1. When an attachment is levied -by garnishee process, the lieh created by it attaches at the *155time of the summons, and the right of the debtor to make a transfer is at once interrupted. A consequence of this principle is, that the issue between the garnishee and the attaching creditor, puts in question his indebtedness at that time. Our statutes permit the garnishee to suggest, that the interest in the attached debt has been transferred to another ; and the creditor is allowed to substitute the transferee in the place of the garnishee, by giving him notice. [Dig. 63, § 39, 40.J It is evident, as it seems to us, that the transferee of a debt when summoned under the statute, stands precisely in the condition of a purchaser from the debtor in attachment, and in consequence of this relation, is compelled to show that his title to the attached debt accrued before the lien of the attachment was rendered effectual by the summons of the garnishee. A different rule would place the purchaser or as-signee of a debt in a more favorable condition than the purchaser of other chattels. We have no hesitation then in coming to the conclusion that this issue was properly directed, as it puts the question of transfer so as to relate to the time of the summons.

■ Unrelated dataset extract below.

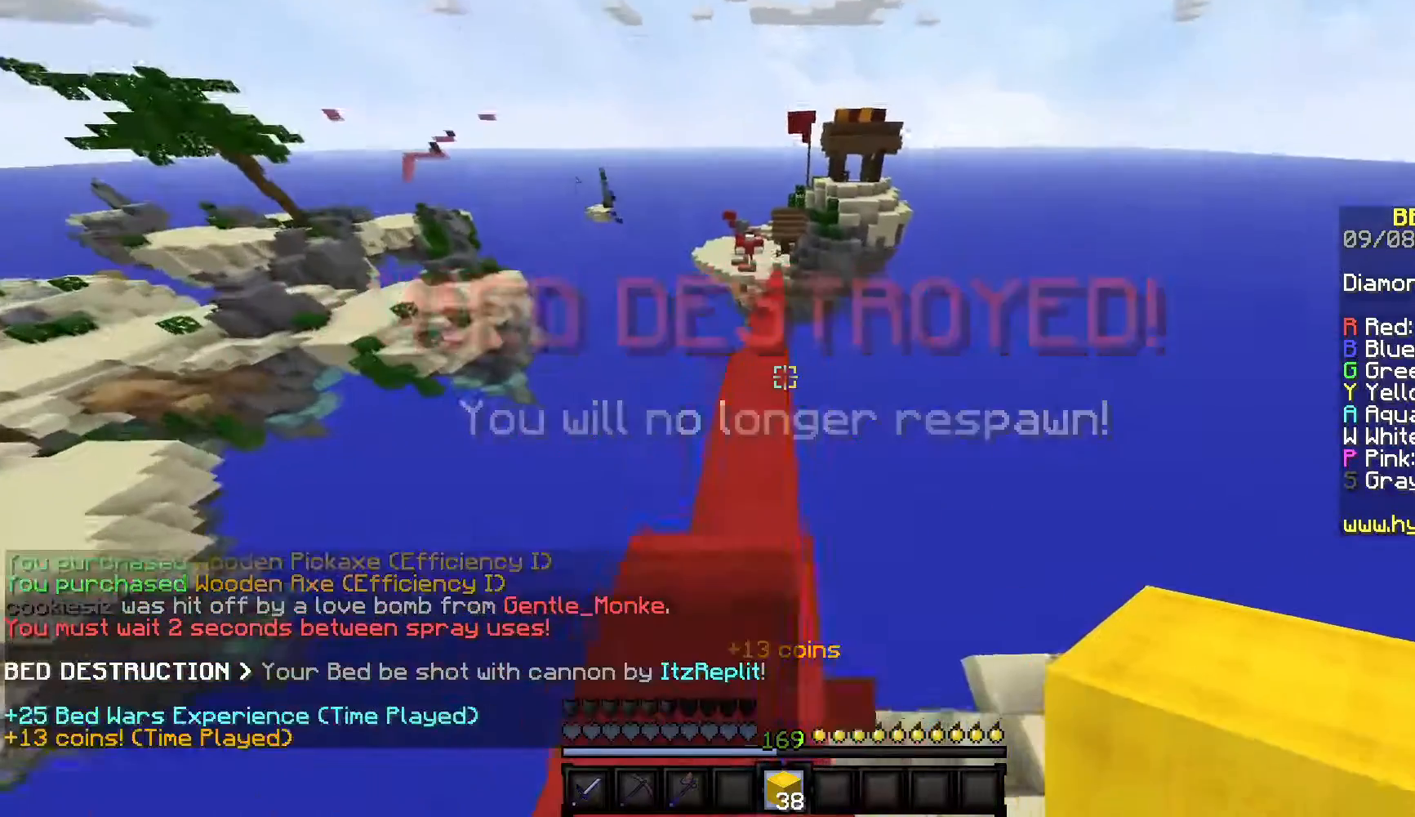
{"keys": ["w"], "mouse": [], "events": []}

2. It is true the summons to the transferee in this case was ordered to be issued at a subsequent term to that when the answer came in, but we think this was sufficiently regular. The principal suit was not then finally disposed of, or rather it was then that a judgment was given against the debtor in attachment, and until then the necessity for ulterior proceedings against the garnishee, or transferee, could not be certainly known. ■ We have heretofore held, that a judgment against the garnishee, or other proceedings tending to a judgment, may be taken at the term when judgment is given against the principal debtor. [Leigh v. Smith, 5 Ala. R. 583.]
3. With respect to the charge asked, as well as the one on which the cause was submitted to the jury, we think there was no error. The indebtedness of the garnishee was admitted by his answer, and as the transferee, Camp, claimed an interest in the assigned note, superior to the right of the plaintiff in attachment, it rested with him to show it affirmatively. Indeed, to hold the party to proof, that the note was not assigned when the garnishment was served, would be to impose proof of a negative. In the correlative case of a levy *156on personal estate, which is claimed by a stranger, the proof is cast on him to support his • claim, after the plaintiff has made a prima facie case, by evidence that it once belonged to the execution debtor. We think the same principle holds good when the contest is between the creditor and the assignee of a debt. [Davis v. Clayton, 5 Hump. 446.]
4. When Camp contested the right of the plaintiff to condemn the debt in the hands of the garnishee, he became a party litigant to the proceedings, and in that character liable for costs if unsuccessful. Hence he is only condemned to the costs arising out of the contest, and this we think entirely proper. In other respects the judgment entry seems open to no objection, as it condemns the debt in the hands of the garnishee to the payment of the principal judgment and costs.
On the whole case we can see no error. Judgment affirmed.